Scan the records for "assign". Show the matching lines.
Segment Start: DATASET EXCERPTS
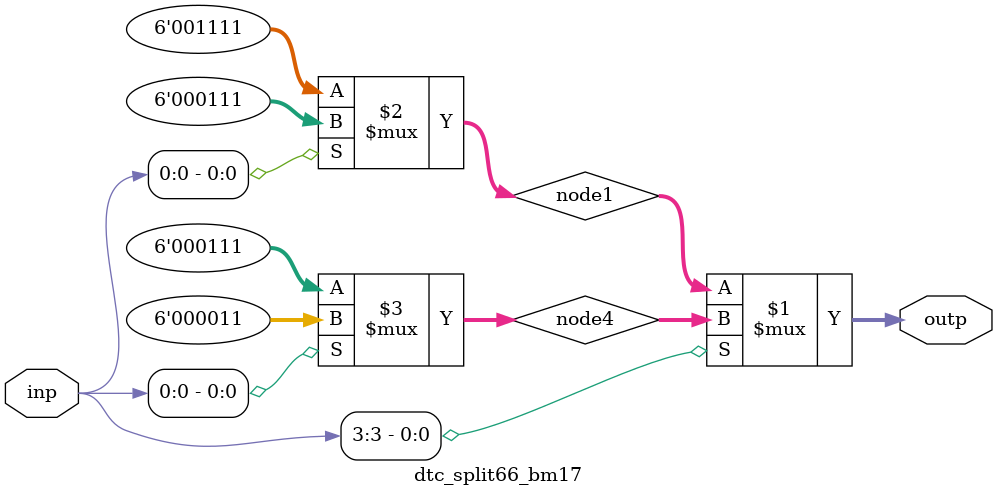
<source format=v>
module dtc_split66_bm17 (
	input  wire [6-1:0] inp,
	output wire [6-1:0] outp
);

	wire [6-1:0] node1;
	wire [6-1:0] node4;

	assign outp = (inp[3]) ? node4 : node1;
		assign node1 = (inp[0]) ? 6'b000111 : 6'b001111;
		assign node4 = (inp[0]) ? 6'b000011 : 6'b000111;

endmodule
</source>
Segment End: DATASET EXCERPTS
Segment Start: DATASET EXCERPTS
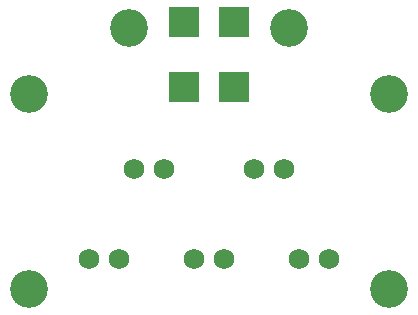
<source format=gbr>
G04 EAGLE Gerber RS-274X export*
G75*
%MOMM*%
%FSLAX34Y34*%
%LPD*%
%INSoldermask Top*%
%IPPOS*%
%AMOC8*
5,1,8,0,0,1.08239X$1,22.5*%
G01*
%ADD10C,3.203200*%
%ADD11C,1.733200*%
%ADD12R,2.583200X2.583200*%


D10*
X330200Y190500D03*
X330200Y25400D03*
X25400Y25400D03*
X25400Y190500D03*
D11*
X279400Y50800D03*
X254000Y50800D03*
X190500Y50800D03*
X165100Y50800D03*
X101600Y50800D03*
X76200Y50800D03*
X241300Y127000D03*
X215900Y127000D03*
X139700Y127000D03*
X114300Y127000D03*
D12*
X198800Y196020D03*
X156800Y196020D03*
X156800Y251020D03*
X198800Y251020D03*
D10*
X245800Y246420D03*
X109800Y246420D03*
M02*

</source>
Segment End: DATASET EXCERPTS
» RESPONSE
	assign outp = (inp[3]) ? node4 : node1;
		assign node1 = (inp[0]) ? 6'b000111 : 6'b001111;
		assign node4 = (inp[0]) ? 6'b000011 : 6'b000111;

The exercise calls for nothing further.